For those of you at the beginning of your cooking journey; a few tips and basic pitfalls to avoid.
Read the recipe from start to finish.
This may sound incredibly basic, but actually it is very important. It is tempting to look at a photograph, scan the ingredients and then launch into making your chosen dish, but my advice to my children is always:
- Read the recipe from start to finish first and check:
- Does anything need preparing in advance, such as marinating meat or allowing yeast products to rise? If so, how long in advance do I have to start making this dish? There is nothing more frustrating than deciding on a dish, getting/buying the necessary ingredients and then realising you should have started a few hours ago!
- Do I need to buy any specific ingredients?
- Do I have the necessary equipment to make this dish and if not can I compromise?
- Do I actually have the skills to make this dish?!!!
Check you have all the necessary ingredients.
When you have decided that you want to make your chosen recipe (which you have read from start to finish!), go through the ingredients to ensure you have everything in stock. If not, consider if you need to go out and buy them or if you can substitute something else. This is tricky as a novice cook but arguably a necessity as you develop your cooking skills. Savoury food is often easier to adjust. You can frequently substitute vegetables and herbs for example but altering cake recipes is a lot more difficult. This is something that comes with experience. As a general rule, I try to stick quite rigidly to the recipe the first time I try it, but often make changes thereafter to suit both my taste and ingredients available at the time.
Get everything out before you start.
All my recipes provide a list of ingredients, in the order in which you will need to use them, as well as a list of necessary equipment. Unless there is an aspect of the recipe which needs to be prepared at a different time, I always recommend that you start by collecting all the ingredients and equipment you will need. I even place the ingredients in the order given in the recipe – this makes it easier when you actually start cooking and it ensures that you do not miss anything out. I try to put any leftover ingredients away as soon as I have used what I need. This keeps your counters clear and tidy and saves time later. I now have a beautiful large kitchen, but for many years I had a tiny space with a small work surface – as such I had to develop good habits.
Prep your ingredients.
Before you start cooking, make sure your ingredients have been prepared as stated in the list of ingredients. My recipes, like most others, will specify, for example, 1 onion, peeled and chopped rather than just 1 onion. The first time you make a dish, I would recommend preparing all your vegetables as specified in the list of ingredients, before you start cooking. The second time you prepare a dish you will feel more confident to prepare some of the ingredients during the course of actually cooking the dish. If you are sautéing vegetables for 5 minutes for example, you may have time to prep other ingredients during this time. Practice makes perfect and these skills do not take long to acquire.
Wash up as you go along.
Another good tip is to wash up as you cook. As well as keeping your kitchen clear and easy to work in, it reduces that sinking feeling you get when you have finished cooking but are faced with a mountain of washing up! My girls will laugh at this – it is a long-standing battle in our kitchen!
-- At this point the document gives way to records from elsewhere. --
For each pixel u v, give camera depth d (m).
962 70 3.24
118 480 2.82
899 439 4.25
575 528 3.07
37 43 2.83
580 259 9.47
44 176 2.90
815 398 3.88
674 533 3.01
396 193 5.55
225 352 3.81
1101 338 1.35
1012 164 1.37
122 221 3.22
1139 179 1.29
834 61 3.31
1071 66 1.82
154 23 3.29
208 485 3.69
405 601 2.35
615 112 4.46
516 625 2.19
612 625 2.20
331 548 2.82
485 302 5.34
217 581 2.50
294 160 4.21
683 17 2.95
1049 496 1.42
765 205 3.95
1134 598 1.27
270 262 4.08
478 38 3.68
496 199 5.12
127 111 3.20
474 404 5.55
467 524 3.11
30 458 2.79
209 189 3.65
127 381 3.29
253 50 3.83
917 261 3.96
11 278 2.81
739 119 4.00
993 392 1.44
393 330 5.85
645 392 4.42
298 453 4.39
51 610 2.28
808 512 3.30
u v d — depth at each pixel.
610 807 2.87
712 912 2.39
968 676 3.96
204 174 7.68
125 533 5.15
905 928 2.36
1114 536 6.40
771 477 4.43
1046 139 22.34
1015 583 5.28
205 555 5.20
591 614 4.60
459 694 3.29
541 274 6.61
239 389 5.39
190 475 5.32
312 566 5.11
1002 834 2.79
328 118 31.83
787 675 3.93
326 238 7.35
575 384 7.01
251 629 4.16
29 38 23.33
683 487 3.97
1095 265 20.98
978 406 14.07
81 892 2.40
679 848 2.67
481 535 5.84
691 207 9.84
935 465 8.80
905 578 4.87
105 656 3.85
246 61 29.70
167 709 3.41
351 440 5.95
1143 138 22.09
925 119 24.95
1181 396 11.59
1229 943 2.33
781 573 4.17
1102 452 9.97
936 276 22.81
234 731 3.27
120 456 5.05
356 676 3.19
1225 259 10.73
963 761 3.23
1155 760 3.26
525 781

After you have cooked and eaten your dish, think about whether you would do anything differently next time. For example, would you cook it for less or more time, would you add more or less salt/spices, would you add more filling to the cake etc? If necessary, make notes on your recipe. I always think I will remember, but inevitably do not. A quick reminder is a great idea.
Cooking should be enjoyable or at the very least rewarding. Relax, don’t stress, enjoy, have fun and eat well! A lumpy sauce or an overcooked cookie are not the end of the world and hopefully, if you try again, you will learn from your mistakes and make beautiful smooth lump free sauces and cookies which are crisp on the outside and chewy on the inside. Soon you will be cooking your favourite food like a master!